Deep Saliency Hashing

Sheng Jin,Hongxun Yao,Xiaoshuai Sun,Shangchen Zhou,Lei Zhang,Xiansheng Hua
DOI: https://doi.org/10.48550/arXiv.1807.01459
2019-02-01
Abstract:In recent years, hashing methods have been proved to be effective and efficient for the large-scale Web media search. However, the existing general hashing methods have limited discriminative power for describing fine-grained objects that share similar overall appearance but have subtle difference. To solve this problem, we for the first time introduce the attention mechanism to the learning of fine-grained hashing codes. Specifically, we propose a novel deep hashing model, named deep saliency hashing (DSaH), which automatically mines salient regions and learns semantic-preserving hashing codes simultaneously. DSaH is a two-step end-to-end model consisting of an attention network and a hashing network. Our loss function contains three basic components, including the semantic loss, the saliency loss, and the quantization loss. As the core of DSaH, the saliency loss guides the attention network to mine discriminative regions from pairs of images. We conduct extensive experiments on both fine-grained and general retrieval datasets for performance evaluation. Experimental results on fine-grained datasets, including Oxford Flowers-17, Stanford Dogs-120, and CUB Bird demonstrate that our DSaH performs the best for fine-grained retrieval task and beats the strongest competitor (DTQ) by approximately 10% on both Stanford Dogs-120 and CUB Bird. DSaH is also comparable to several state-of-the-art hashing methods on general datasets, including CIFAR-10 and NUS-WIDE.
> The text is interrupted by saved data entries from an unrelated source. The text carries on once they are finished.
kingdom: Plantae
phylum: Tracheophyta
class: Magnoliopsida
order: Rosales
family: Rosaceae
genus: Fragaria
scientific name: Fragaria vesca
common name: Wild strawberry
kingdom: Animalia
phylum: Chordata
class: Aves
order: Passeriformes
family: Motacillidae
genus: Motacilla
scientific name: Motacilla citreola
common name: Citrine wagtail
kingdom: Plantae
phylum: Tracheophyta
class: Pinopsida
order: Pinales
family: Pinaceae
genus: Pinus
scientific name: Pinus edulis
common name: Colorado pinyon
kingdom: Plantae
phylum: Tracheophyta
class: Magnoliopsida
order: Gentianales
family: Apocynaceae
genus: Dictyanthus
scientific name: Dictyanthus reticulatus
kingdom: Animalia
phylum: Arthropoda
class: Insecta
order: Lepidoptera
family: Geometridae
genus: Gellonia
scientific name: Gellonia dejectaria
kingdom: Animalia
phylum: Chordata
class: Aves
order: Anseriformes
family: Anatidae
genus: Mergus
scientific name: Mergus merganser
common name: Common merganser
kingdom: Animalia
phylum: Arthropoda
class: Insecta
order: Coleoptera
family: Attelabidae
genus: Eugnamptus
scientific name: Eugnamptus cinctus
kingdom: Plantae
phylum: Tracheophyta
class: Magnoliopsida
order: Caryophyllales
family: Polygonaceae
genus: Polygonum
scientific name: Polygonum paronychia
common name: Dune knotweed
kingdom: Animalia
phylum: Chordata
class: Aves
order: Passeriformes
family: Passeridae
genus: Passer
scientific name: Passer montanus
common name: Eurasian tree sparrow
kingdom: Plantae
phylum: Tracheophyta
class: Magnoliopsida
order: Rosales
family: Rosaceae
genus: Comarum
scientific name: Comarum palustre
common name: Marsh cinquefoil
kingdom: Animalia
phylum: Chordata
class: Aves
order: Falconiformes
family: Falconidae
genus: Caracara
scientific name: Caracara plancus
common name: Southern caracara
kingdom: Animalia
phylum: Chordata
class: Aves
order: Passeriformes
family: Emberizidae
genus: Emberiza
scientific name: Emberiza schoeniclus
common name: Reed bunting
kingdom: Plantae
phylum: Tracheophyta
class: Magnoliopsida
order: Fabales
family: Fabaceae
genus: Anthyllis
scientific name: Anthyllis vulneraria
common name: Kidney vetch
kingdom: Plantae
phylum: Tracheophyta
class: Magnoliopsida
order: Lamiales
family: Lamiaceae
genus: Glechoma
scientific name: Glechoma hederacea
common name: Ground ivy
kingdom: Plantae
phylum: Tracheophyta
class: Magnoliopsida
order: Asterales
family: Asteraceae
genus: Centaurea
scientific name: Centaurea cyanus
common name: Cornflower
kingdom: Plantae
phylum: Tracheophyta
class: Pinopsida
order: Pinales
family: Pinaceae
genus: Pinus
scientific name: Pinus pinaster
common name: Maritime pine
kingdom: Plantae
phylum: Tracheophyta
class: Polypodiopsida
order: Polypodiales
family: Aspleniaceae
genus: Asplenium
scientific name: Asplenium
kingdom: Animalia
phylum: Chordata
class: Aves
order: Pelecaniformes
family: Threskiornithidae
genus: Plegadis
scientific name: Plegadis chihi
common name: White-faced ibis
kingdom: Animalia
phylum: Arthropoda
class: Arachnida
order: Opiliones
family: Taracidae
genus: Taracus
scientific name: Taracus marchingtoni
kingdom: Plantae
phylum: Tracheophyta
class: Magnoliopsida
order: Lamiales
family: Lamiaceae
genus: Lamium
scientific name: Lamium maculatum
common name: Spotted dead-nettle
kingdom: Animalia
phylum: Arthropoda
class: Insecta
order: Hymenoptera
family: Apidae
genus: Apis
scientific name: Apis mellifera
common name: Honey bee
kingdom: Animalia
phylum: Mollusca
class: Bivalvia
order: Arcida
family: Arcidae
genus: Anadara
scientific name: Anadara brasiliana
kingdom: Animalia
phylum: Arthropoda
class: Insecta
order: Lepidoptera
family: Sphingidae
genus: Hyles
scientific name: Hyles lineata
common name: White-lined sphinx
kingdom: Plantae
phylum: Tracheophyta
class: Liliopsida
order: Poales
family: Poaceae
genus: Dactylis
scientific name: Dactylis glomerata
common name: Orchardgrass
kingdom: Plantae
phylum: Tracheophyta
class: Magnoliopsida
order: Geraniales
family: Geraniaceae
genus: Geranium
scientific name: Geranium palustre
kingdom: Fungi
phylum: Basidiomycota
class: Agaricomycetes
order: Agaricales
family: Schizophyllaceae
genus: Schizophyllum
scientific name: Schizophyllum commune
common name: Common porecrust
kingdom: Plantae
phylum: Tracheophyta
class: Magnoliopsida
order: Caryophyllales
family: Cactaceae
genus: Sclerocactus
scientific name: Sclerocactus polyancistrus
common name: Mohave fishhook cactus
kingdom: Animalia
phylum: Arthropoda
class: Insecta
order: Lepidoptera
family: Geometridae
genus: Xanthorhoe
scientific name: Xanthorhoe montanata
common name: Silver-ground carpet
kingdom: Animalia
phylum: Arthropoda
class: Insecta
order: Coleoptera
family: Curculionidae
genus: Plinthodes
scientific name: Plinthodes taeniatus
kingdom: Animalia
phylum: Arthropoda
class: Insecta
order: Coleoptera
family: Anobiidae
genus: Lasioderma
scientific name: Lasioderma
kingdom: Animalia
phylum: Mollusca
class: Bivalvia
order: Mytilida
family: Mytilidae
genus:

Computer Vision and Pattern Recognition
What problem does this paper attempt to address?
The problem that this paper attempts to solve is that in large - scale image retrieval tasks, the discriminative ability of existing general - purpose hashing methods in describing fine - grained objects is limited. Fine - grained objects refer to those objects with similar appearances but subtle differences. To overcome this challenge, for the first time, the author introduced the attention mechanism into the learning of fine - grained hash codes and proposed a new model named Deep Saliency Hashing (DSaH). The DSaH model can automatically mine salient regions and simultaneously learn semantically - preserved hash codes. Specifically, DSaH is a two - step end - to - end model, consisting of an attention network and a hash network. The loss function contains three basic components: semantic loss, saliency loss and quantization loss. Among them, the saliency loss guides the attention network to mine discriminative regions from image pairs. Verified by extensive experiments, DSaH outperforms the existing strongest competitor (DTQ) on fine - grained retrieval datasets and is comparable to several state - of - the - art hashing methods on general - purpose datasets.